[Opening RECORDS SHOWN section]

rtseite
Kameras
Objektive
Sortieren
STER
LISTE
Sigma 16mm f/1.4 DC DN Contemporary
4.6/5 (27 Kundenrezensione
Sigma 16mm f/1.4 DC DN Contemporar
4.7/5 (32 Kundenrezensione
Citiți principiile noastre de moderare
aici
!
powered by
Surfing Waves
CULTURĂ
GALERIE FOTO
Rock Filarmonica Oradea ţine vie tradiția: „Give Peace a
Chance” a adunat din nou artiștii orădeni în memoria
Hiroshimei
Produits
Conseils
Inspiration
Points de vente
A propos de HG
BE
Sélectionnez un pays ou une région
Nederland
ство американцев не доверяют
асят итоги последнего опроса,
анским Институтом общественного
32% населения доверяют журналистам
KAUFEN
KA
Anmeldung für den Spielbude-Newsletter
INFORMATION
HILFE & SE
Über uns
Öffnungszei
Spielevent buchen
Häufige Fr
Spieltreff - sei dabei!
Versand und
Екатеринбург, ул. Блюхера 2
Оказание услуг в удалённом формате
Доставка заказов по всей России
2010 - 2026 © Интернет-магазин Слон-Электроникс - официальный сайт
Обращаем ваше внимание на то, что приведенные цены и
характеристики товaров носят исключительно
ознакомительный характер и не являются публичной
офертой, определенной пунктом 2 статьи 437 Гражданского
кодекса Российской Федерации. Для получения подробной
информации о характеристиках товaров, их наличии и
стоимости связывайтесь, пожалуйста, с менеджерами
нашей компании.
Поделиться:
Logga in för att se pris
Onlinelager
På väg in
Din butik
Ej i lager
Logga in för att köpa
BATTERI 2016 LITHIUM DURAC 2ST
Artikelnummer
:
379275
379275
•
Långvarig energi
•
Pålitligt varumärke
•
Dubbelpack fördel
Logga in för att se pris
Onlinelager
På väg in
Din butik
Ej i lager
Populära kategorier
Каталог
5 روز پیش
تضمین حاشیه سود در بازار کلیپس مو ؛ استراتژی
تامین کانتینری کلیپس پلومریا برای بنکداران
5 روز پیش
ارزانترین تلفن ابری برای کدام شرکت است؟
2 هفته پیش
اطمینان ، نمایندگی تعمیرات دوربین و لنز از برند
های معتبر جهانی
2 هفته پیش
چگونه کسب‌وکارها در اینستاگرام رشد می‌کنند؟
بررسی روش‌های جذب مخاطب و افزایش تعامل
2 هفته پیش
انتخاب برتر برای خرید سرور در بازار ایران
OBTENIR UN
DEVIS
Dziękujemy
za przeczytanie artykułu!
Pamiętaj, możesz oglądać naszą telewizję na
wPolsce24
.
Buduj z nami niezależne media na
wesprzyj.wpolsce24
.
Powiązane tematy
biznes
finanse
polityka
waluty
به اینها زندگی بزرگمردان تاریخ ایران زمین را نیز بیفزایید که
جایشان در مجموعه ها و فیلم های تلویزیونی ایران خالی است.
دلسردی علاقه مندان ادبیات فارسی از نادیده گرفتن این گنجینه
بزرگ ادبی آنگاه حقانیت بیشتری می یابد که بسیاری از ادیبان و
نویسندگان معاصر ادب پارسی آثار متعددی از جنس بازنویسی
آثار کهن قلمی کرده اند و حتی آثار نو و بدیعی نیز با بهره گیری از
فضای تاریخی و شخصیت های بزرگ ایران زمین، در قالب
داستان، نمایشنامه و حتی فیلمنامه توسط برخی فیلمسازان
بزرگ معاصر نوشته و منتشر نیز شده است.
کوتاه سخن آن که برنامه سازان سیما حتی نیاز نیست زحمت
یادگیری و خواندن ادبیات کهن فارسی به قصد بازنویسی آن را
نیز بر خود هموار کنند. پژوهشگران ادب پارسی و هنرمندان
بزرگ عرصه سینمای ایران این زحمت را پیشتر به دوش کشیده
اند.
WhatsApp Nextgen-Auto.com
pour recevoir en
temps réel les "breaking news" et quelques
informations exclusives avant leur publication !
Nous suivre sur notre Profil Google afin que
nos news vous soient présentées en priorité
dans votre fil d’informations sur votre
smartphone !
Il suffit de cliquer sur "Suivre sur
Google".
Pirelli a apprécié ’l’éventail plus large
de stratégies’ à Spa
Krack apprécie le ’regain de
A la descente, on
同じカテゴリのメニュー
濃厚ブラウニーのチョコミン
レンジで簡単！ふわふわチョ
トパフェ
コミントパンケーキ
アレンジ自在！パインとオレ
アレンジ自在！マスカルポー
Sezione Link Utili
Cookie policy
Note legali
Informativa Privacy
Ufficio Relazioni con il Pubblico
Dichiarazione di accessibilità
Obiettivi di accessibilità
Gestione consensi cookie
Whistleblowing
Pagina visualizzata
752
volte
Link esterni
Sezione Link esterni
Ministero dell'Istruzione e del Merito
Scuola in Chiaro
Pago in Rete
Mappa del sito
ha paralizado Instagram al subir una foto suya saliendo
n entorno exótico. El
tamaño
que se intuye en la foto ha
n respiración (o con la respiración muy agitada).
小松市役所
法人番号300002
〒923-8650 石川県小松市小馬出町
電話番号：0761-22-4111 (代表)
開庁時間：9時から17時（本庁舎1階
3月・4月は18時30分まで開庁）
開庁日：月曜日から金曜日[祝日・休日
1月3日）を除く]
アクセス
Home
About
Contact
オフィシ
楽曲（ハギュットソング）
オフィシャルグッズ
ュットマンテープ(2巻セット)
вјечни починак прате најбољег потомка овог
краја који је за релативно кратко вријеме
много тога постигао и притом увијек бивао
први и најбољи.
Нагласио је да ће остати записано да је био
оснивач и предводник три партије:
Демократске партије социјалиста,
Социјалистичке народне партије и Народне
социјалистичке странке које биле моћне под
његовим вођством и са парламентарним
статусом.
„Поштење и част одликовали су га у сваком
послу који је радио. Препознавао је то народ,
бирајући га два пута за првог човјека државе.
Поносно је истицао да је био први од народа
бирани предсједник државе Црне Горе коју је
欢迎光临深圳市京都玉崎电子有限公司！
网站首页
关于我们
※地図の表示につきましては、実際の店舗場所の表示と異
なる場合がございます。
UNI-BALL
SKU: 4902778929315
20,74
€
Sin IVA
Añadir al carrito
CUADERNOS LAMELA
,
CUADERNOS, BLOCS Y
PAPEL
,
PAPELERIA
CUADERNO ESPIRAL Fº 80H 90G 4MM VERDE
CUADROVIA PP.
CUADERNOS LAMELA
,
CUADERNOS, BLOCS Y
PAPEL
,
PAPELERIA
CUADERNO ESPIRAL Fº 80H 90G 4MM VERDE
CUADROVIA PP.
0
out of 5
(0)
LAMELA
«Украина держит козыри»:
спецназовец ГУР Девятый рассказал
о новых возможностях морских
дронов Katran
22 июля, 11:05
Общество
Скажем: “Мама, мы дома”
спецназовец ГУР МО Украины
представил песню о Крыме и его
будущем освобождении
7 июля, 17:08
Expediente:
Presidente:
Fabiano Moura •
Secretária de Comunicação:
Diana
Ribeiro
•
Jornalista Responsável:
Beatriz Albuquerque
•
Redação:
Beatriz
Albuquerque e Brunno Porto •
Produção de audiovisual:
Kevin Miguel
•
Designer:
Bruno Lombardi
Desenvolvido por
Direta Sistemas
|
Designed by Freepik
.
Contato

[Closing RECORDS SHOWN section]

| DIRECTIONS FOR THIS TASK |
For the material above, state the number of lines that include the word "Sezione". Leave out everything else.

| REPLY TO THE EXERCISE |
2